São Paulo – O ano está quase acabando, mas as homenagens ao centenário de nascimento de Cândido Portinari continuam se sucedendo. Na verdade, o pintor mais conhecido do País será lembrado com grande pompa mesmo em 2004, quando estaria completando 101 anos de idade, com o lançamento do catálogo completo de sua obra e a realização de uma retrospectiva ampla sobre sua obra no Museu Nacional de Belas Artes, no Rio de Janeiro.
No campo editorial também ocorreram algumas iniciativas interessantes, como a reedição de Retrato de Portinari, uma biografia poética escrita pelo amigo Antonio Callado, e o lançamento, ontem à noite, de Portinari, o Pintor do Brasil (Boitempo Editorial – 176 págs. – 29 reais).
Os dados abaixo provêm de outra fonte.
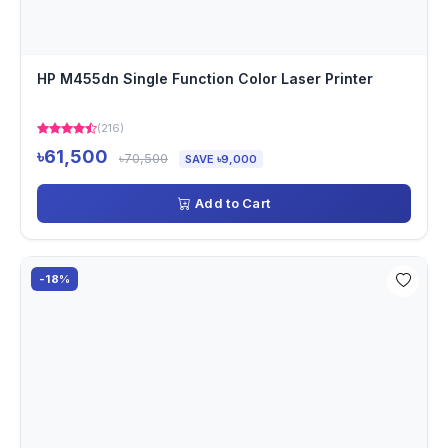
HP M455dn Single Function Color Laser Printer
(216)
৳61,500
৳70,500
SAVE ৳9,000
Add to Cart
-18%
Escrito pela jornalista Marilia Balbi para a coleção Paulicéia, da Boitempo, a obra procura abordar as principais questões relativas à vida e obra de Portinari de maneira sucinta e clara, fazendo um apanhado da trajetória do pintor que deixa evidente sua participação singular no cenário artístico, cultural e político do País até sua morte prematura, em 1962, em decorrência do envenenamento com as tintas.
Em vez de adotar uma estrutura linear, cronológica, Marilia optou por construir sua narrativa a partir de algumas questões que sempre são levantadas quando Portinari é o tema: arte e engajamento político; relação do pintor com o governo Vargas; relação com o muralismo; memórias da infância em Brodósqui etc. Trata-se sobretudo de um livro-reportagem. Apaixonado, sem dúvida, mas ainda dentro dos padrões tidos como jornalísticos. As avaliações críticas da obra do artista ficam por conta das inúmeras citações de amigos e contemporâneos, como Mario de Andrade, Antonio Bento, Lúcio Costa, Clóvis Graciano e vários outros.
Incomoda um pouco a reiteração sobre o “sucesso” de Portinari no exterior, o que explica a escolha do tema de abertura do livro, a inauguração do painel Guerra e Paz da ONU, para só depois chegarmos à deliciosa descrição de sua infância em Brodósqui, enquanto ficamos com vontade de saber um pouco mais acerca de questões como a relação conflituosa de Portinari com os defensores do abstracionismo – que acusam o mestre de oficialismo e o vêem como um representante da “academia” -, entre eles o amigo e companheiro político Mario Pedrosa.
Arte e política
“Estou entre os que acham que não há arte neutra. Mesmo sem nenhuma intenção do pintor, o quadro indica sempre um sentido social”, afirma Portinari em entrevista à Folha da Noite e reproduzida no livro.
Por meio dessa e de outras declarações do autor – como a bela descrição que faz dos pés dos trabalhadores das fazendas de café, que tanto o impressionaram e que estão na origem dos membros agigantados, “agarrados ao solo como alicerces”, que tantas vezes pintou nas suas telas e que se tornaram, juntamente com outras imagens perenes, sua marca registrada – ele mostra sua determinação de “dar vida a uma arte nacional”.